I think if I were you, I'd try to relax about it for the rest of this year, through the holidays -- as a previous poster suggested, enjoy this pre-marriage time! It's romantic! Holidays and all the family stuff help people take stock of what they want, what they're ready for, so you may find yourself naturally having conversations about marriage anyway around that time.

If after a few more months it's still bothering you then just talk to him about it.

Obviously you can also just talk to him now, but I do think 6 months living together is not that long and it can't hurt to wait until you have a bit more time together, to make sure he really is the one you want to marry.

Samr85 · 27/09/2012 12:15

My partner n I have been together just over 5 years now n we aren't married. We have a house together n recently a beautiful baby girl. Don't push things, let them just happen. He will ask when good n ready I'm sure, just enjoy each other now.

goingtoofast · 27/09/2012 12:16

You don't need him to propose. Have a discussion about marriage, that's what me and DH did.

Sallyingforth · 27/09/2012 17:19

As goingtoofast says.
You can talk about marriage without anyone proposing.
DP and I have done so quite openly a few times so that we each know exactly what the other thinks.

DoMeDon · 27/09/2012 17:29

Agree with everyone who said a year is not a long time. You are still in the very early stages of a relationship. You have a house together and you've both said you want to marry. Men friends (inc my own DH) that I have spoken to about this all say they like to be the ones to ask. None of them mind talking about it though. Why not ask him if he still wants marriage and children, then if he wants them with you? If he says yes, give him time (at least another 6 months). I have known men who get stuck in a rut, just happy as they are, so it doesn't occur to them to propose. They benefit from being asked but he doesn't sound backward in coming forward if you're already in a mortgage situation! Relax, enjoy is easy to say but hard to do if you're getting broody though.

ioness · 27/09/2012 17:51

I don't think a year is nearly enough to really get to know a partner. Two years perhaps.

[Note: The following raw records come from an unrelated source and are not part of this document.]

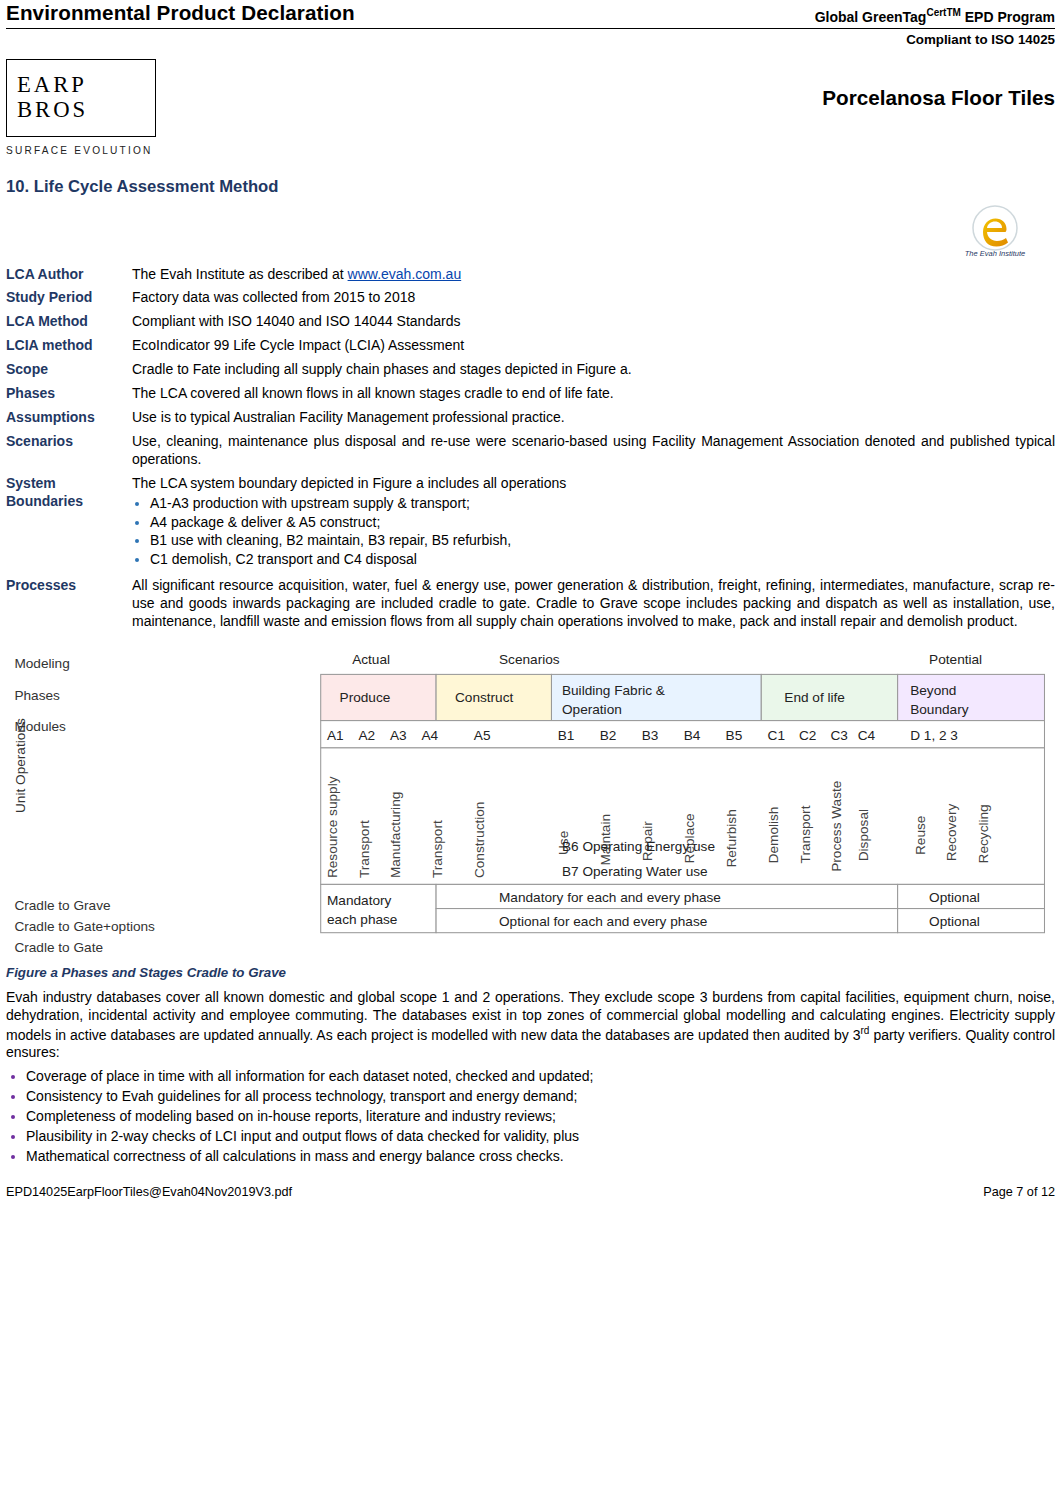Environmental Product Declaration
Global GreenTagCertTM EPD Program
Compliant to ISO 14025
EARP
BROS
SURFACE EVOLUTION
Porcelanosa Floor Tiles
10. Life Cycle Assessment Method
| LCA Author | The Evah Institute as described at www.evah.com.au |
| Study Period | Factory data was collected from 2015 to 2018 |
| LCA Method | Compliant with ISO 14040 and ISO 14044 Standards |
| LCIA method | EcoIndicator 99 Life Cycle Impact (LCIA) Assessment |
| Scope | Cradle to Fate including all supply chain phases and stages depicted in Figure a. |
| Phases | The LCA covered all known flows in all known stages cradle to end of life fate. |
| Assumptions | Use is to typical Australian Facility Management professional practice. |
| Scenarios | Use, cleaning, maintenance plus disposal and re-use were scenario-based using Facility Management Association denoted and published typical operations. |
| System Boundaries | The LCA system boundary depicted in Figure a includes all operations A1-A3 production with upstream supply & transport; A4 package & deliver & A5 construct; B1 use with cleaning, B2 maintain, B3 repair, B5 refurbish, C1 demolish, C2 transport and C4 disposal |
| Processes | All significant resource acquisition, water, fuel & energy use, power generation & distribution, freight, refining, intermediates, manufacture, scrap re-use and goods inwards packaging are included cradle to gate. Cradle to Grave scope includes packing and dispatch as well as installation, use, maintenance, landfill waste and emission flows from all supply chain operations involved to make, pack and install repair and demolish product. |
Figure a Phases and Stages Cradle to Grave
Evah industry databases cover all known domestic and global scope 1 and 2 operations. They exclude scope 3 burdens from capital facilities, equipment churn, noise, dehydration, incidental activity and employee commuting. The databases exist in top zones of commercial global modelling and calculating engines. Electricity supply models in active databases are updated annually. As each project is modelled with new data the databases are updated then audited by 3rd party verifiers. Quality control ensures:
Coverage of place in time with all information for each dataset noted, checked and updated;
Consistency to Evah guidelines for all process technology, transport and energy demand;
Completeness of modeling based on in-house reports, literature and industry reviews;
Plausibility in 2-way checks of LCI input and output flows of data checked for validity, plus
Mathematical correctness of all calculations in mass and energy balance cross checks.
EPD14025EarpFloorTiles@Evah04Nov2019V3.pdf
Page 7 of 12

I really don't understand what your rush is. And why you'd commit to someone for life, when you've known them so little time. It isn't the same knowing someone as a friend. You really do need to test that relationship a bit beyond the honeymoon period.

I have a few friends who are in dreadful marriages because they made a commitment too early. It's incredibly hard for them to get out of the situation or make the decision to once they had dc. At the moment one is finally separated after many years of misery, the other two continue with a miserable existence. Maybe that colours my judgement.

Give it more time and take off the pressure. Enjoy your time together and see how the relationship develops. I really feel your in danger of making a big mistake if you don't give it more time.